To the film’s credit, even though it becomes repetitive fast, it is rarely dull. Every other scene is committed to revealing new ways to remind us that New York City and, by extension, life is full of violence and ugliness. Director Jean-Stéphane Sauvaire (“A Prayer Before Dawn“) just keeps upping the ante with each encounter, and even if the structure feels redundant, there is enough tension, drama, and conflict here to keep you waiting to see what will happen next.

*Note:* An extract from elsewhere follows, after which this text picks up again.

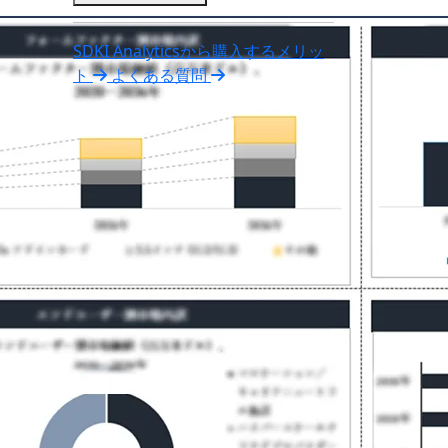
SDKI Analyticsから購入するメリッ
ト
よくある質問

Cinematographer David Ungaro (“Samaritan“) leans hard into the gritty New York City aesthetic of darkness and neon lights. It’s a look we’ve seen a dozen times in this sort of movie, but that doesn’t make it any less striking. He carefully uses handheld techniques to immerse the viewer without making the camerawork nauseating. Sound Designer Ken Yasumoto (a Gaspar Noé regular) teams up with Nicolas Becker (“Sound of Metal’s“ Oscar-winning sound designer) to create a soundscape that pummels the viewer into submission, ensuring that they experience the stress and suffering right there alongside the characters. Dialogue weaves in and out between stylized distortion intertwined with shrieking, heavy metal music, and compositions by Wagner. It’s an aggressive choice that tends to be unpleasant to listen to but also ends up being one of the film’s most memorable aspects.

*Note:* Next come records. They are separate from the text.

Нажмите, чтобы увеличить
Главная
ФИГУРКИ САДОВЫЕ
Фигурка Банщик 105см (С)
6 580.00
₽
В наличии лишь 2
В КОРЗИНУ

Probably the most glaring area where the film truly falls short of being this generation’s “Bringing Out The Dead” is the writing. It’s full of cliches and the less said about some of Michael Pitt’s dialogue, the better — but Sheridan and Penn share some surprisingly effective, quiet conversations amid the violence and horrors of their job. The two of them deliver effective enough performances to carry the audiences through what is primarily an excruciating ordeal. Penn, in particular, has never seemed so world-weary, a benefit of his real-life older age and experience, which shines in his performance.
“Asphalt City” is not a poorly made film. It has more significant issues than that. It’s an overbearing, over-the-top, overly grim film that is well-crafted overall. But, the biggest issue is that it just does not have much to say, and even less than what has been said before and better by many other films. It is not a new or startling observation about how the world is a dark and unforgiving place. The best films that consider just how bleak and hopeless the world is, like “No Country For Old Men,” still have something more to say about humanity. Hollywood is famously obsessed with and often rightly criticized for its implausible happy endings. However, when a film commits itself so thoroughly to the opposite, content to do little more than revel in the despairing negatives of life with little semblance of a plot, it, in many ways, becomes just as trite and cliche as those Hollywood films reveling in implausible optimism.